Robins’ motion for a bill of particulars and motion to quash are overruled. His plea of the statute of limitations at this stage of the procedure must fail.
Many of the motions for bills of particulars by various defendants have heretofore been overruled. I have again gone over these motions and all other motions for bills of particulars. The reasons announced from the bench at the oral arguments are again here reiterated and the motions are all overruled.

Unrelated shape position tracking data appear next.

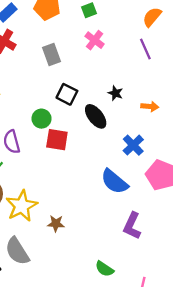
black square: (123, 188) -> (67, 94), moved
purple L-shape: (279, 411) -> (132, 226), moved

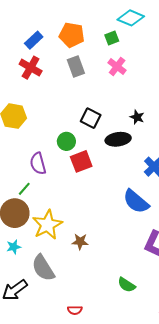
gray rectangle: (51, 54) -> (76, 66), moved
black ellipse: (96, 116) -> (118, 139), turned -60
red square: (57, 140) -> (81, 161), turned -30

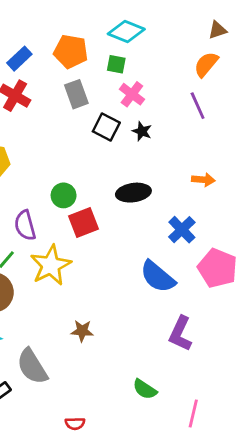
cyan diamond: (131, 18) -> (126, 31), moved
green square: (112, 38) -> (116, 64), moved, turned 32
black star: (137, 117) -> (142, 131), moved
black square: (91, 118) -> (106, 127), moved
yellow star: (47, 225) -> (51, 265), moved

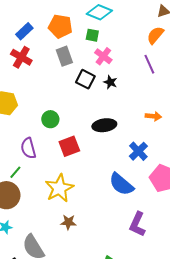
green circle: (64, 195) -> (50, 119), moved
yellow star: (51, 265) -> (59, 188), moved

The questions above considered are those which various counsel have urged in briefs. There were other matters presented in oral arguments, all of which are considered and overruled. It was especially urged that the indictment should be quashed because there were no women on the grand jury and that in this district women were studiously and purposely left out of the jury wheel by the jury commissioner. The defendants in support of that position cite and rely on the case of Norris v. Alabama, 294 U.S. 587, 55 S.Ct. 579, 79 L.Ed. 1074. A more recent case decided by the Supreme Court sustaining the same view is Hale v. Kentucky, 303 U.S. 613, 58 S.Ct. 753, 82 L.Ed. 1050. Each of these cases held that exclusion of all negroes from a grand jury by which a negro is indicted resulting from systematic and arbitrary exclusion of negroes from the jury lists solely because of their race or color is a denial of the equal protection of the laws guaranteed by the Fourteenth Amendment, U.S.C.A. Const.
In the case at bar there were no women indicted nor presentment made against women by the grand jury. The Sixth Circuit Court of Appeals has expressly passed upon this question and held that it is not a ground on which an indictment should be quashed in the absence of a showing that injury resulted. Wuichet v. United States, 8 F.2d 561.
No such showing has been made here and the motion to quash for this reason is overruled.
The motion of the United States Attorney to consolidate indictments No. 5471 and 5472 is sustained. Title 18 U.S.C.A. § 557 (R.S. § 1024).
Separate orders should be prepared in accordance with the rulings indicated in this opinion.